すなわちそういう階級制度に縛られた社会の中で、自分のプライドを大切にした二人の男女が、その枠組みと闘いながら、それを超えて結ばれると言う、個性の自由と発揮をテーマにした物語であると読み取ることが出来る。
ここでは一人の男と女の、プライドと偏見だが、それは多分当時の階級社会へのそれを暗示し、象徴として描いているのではないかと、この映画を見たときによく判ったのだった。文字だけではなぜかしっくりと行かなかった。なぜならそれを日本の風土と社会の中で理解するしかないのだが、それでは良く分らなかったのだと思う。
漱石も確かオースティンに興味を示していて、最後に作品『明暗』のヒロインお延をそのような自立しようとする女として描こうとしたとか? こういう説を聞いたことがあるが、不確かなので断言はしないで置こう。こういうことを思ったのも、文字だけでは読み取れなかったのは私の浅学のためだが、映像の力を感じた。
ある小説を読む時、そのバックとなる社会や文化と言う土壌を知らないでは理解できないことがある。
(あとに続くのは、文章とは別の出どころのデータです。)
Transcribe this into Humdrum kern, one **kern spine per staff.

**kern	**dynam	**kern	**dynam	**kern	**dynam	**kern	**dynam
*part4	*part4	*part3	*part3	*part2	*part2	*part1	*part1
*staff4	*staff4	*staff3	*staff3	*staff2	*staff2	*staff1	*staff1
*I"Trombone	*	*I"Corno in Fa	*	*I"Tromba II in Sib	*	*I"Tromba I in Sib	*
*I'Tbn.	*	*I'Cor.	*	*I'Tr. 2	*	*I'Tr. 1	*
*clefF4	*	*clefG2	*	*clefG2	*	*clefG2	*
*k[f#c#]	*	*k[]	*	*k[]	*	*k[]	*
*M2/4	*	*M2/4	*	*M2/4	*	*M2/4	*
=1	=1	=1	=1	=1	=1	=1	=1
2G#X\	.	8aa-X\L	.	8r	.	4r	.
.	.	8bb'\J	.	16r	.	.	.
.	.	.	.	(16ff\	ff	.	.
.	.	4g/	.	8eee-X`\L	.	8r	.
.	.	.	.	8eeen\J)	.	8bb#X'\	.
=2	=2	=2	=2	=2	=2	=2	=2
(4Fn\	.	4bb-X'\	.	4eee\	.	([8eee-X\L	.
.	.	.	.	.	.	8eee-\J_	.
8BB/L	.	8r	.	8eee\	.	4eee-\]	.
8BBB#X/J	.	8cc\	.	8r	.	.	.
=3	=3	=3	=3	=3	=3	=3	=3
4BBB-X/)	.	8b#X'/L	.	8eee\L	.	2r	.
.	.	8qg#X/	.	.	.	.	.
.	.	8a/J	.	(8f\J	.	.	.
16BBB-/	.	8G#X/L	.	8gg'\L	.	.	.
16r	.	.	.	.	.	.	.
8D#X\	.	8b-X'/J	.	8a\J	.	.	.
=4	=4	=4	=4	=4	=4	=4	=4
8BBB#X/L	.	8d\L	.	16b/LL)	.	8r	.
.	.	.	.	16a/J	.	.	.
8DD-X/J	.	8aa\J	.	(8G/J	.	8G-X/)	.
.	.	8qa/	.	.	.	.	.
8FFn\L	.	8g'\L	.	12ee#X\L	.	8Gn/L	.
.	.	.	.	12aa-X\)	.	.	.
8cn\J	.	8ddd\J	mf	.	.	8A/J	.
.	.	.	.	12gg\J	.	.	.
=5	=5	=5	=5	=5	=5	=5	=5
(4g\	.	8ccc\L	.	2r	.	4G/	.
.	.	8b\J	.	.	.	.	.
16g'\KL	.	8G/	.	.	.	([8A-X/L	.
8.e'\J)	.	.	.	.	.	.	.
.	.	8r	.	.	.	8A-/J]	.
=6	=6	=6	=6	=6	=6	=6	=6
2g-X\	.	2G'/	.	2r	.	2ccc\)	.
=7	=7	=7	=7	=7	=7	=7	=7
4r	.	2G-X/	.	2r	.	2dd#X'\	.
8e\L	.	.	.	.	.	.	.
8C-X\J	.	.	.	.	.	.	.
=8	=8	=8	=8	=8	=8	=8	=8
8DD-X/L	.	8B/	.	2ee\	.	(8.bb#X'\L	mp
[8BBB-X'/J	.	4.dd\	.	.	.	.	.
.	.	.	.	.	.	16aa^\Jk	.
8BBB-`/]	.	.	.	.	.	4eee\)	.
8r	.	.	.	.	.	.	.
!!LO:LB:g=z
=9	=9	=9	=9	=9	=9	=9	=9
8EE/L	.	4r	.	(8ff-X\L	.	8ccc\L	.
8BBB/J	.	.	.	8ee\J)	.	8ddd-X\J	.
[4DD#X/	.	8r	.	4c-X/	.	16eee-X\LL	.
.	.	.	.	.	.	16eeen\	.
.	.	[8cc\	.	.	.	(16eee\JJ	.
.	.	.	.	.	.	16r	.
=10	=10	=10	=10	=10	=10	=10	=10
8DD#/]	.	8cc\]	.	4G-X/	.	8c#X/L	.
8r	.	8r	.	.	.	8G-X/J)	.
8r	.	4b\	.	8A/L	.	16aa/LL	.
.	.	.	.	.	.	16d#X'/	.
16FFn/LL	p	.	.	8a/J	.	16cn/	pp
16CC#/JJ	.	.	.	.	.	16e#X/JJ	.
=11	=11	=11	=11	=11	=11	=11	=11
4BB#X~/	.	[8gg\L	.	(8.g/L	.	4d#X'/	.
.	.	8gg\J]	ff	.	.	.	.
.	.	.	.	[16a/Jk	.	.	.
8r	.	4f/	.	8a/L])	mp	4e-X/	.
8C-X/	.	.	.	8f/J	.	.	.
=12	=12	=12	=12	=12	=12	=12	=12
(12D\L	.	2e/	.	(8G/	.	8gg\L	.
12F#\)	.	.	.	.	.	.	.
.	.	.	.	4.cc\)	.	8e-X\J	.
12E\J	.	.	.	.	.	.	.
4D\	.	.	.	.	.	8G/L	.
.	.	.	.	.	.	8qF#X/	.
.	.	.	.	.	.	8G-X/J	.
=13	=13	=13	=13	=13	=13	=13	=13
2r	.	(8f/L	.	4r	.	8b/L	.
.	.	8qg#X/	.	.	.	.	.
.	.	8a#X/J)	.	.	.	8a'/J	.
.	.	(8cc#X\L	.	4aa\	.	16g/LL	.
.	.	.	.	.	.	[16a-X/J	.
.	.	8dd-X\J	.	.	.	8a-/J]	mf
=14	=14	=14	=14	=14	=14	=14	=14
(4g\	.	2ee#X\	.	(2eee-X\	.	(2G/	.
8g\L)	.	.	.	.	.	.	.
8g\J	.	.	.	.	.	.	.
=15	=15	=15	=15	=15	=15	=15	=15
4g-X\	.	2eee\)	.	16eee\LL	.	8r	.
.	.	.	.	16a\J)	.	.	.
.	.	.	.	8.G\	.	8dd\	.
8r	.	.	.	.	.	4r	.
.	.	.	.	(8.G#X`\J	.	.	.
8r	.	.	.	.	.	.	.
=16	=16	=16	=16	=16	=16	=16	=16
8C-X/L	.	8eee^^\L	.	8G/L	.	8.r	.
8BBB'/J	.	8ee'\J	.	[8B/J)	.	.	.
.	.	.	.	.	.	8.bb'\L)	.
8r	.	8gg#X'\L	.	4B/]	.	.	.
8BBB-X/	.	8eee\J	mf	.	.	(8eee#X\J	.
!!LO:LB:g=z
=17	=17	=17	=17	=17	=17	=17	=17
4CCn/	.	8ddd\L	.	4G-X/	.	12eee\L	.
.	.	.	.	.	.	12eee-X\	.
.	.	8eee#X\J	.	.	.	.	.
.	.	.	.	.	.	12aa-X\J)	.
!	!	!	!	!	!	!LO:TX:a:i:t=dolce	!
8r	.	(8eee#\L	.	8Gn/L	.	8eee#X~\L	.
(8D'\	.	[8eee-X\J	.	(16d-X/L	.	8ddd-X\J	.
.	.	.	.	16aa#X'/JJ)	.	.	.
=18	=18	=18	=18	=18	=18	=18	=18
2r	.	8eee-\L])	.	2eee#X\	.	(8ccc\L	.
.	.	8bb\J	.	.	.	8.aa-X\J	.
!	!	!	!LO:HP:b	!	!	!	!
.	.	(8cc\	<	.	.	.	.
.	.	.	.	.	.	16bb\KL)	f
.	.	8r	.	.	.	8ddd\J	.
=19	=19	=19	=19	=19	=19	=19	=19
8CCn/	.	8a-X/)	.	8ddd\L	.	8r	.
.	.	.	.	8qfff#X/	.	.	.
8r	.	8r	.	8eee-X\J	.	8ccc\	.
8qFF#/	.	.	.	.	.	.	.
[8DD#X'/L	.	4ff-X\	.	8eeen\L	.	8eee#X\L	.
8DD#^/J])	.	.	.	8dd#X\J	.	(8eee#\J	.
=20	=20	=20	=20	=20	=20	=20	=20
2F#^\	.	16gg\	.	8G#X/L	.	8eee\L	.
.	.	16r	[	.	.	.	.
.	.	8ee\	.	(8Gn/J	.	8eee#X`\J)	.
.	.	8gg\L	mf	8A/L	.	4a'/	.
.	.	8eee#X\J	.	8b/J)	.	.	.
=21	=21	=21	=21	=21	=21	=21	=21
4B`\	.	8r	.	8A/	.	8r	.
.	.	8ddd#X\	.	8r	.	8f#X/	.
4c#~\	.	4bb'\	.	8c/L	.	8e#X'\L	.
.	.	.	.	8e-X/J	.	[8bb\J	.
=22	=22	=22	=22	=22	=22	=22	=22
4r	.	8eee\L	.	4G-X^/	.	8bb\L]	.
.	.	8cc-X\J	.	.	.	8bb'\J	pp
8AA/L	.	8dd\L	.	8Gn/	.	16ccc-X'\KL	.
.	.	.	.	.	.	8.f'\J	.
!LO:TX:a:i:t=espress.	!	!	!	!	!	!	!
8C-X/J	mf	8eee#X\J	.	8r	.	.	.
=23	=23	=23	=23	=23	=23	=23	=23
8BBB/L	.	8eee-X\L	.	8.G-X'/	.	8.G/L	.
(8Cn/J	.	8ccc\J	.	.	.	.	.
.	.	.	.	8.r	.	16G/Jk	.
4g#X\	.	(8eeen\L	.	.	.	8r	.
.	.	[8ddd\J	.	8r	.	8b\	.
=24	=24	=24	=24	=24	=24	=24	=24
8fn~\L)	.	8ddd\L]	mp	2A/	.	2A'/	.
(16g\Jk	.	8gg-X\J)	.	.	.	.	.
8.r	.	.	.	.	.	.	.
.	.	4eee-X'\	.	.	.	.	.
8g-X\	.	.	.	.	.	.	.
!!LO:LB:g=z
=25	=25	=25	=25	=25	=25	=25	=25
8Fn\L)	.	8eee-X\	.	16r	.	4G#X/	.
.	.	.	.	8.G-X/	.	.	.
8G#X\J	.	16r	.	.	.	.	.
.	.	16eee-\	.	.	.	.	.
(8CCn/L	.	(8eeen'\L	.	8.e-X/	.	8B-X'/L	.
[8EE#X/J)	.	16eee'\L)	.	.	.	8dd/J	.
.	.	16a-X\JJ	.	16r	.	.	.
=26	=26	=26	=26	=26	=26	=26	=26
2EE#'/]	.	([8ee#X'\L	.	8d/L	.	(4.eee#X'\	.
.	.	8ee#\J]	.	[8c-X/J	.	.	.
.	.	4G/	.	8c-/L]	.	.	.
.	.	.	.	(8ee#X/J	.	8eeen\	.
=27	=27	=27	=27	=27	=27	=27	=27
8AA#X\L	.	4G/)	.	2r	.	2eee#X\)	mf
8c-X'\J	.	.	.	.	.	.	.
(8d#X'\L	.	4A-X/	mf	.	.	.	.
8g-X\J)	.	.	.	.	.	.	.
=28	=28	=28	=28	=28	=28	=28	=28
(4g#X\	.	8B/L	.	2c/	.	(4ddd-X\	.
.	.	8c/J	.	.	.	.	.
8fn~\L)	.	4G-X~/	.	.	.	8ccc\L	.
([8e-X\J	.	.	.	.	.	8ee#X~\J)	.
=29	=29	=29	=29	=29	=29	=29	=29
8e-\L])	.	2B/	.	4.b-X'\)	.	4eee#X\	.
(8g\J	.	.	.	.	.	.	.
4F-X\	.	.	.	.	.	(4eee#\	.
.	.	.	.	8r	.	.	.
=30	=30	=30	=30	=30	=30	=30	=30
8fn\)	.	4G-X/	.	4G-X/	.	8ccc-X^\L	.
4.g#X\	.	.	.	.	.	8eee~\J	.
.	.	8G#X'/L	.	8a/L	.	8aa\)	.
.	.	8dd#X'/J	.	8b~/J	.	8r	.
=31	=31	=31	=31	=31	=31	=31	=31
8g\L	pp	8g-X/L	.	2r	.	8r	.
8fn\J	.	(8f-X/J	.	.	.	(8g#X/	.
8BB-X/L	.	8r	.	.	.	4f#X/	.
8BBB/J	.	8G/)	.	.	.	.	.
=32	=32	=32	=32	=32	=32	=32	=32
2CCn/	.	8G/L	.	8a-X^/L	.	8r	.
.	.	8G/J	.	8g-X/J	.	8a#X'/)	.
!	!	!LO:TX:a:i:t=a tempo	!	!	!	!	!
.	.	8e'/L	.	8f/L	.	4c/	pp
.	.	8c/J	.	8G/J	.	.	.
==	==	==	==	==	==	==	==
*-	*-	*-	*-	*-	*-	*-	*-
例えば谷崎の『細雪』(これも4人姉妹の結婚にまつわる話なので)、これも船場と言う土地やそこでの裕福な商家やまた日本の風土について、多少の知識がなければその面白さが味わえないように、この小説も映像で、田舎のブルジョワから一流の貴族の館や領地(全て今残っている館など実際のものを使ったと言う)を舞台にしているので、ストーリーや人々の会話が臨場感を持って初めてその面白さが理解できたような気がした。
最後に、これを見ながら感じたことは、言葉と言うものの使われ方の彼我の違いである。社交も恋愛も、また家族の間の交流も言葉によるのだと言うこと。何と言っていいかわからないのだが、言葉のあり方が日本とは大きく違うことが感じられたのである(当然だ、いまさら何をと言われるだろうが、)。なぜかひどくそれを感じた。
次にイギリスの階級社会というもののすごさと言うか、文化の厚みと言うか、日本とは桁違いの大きさ重厚さを感じた。日本の階級制度が紙と木で作られたものだとしたら、あちらのは固くて大きく重い石で作られたもののような気がして、これを壊すにはやはりフランス革命のような強烈な嵐が必要だったのかもしれない、それでもまだ壊れていない部分もあるのだからなどと考えた。
少々纏まりのない文章になったが、浮かんでくるあれこれを言わぬは「腹ふくるる気」がするので書きとめることにします。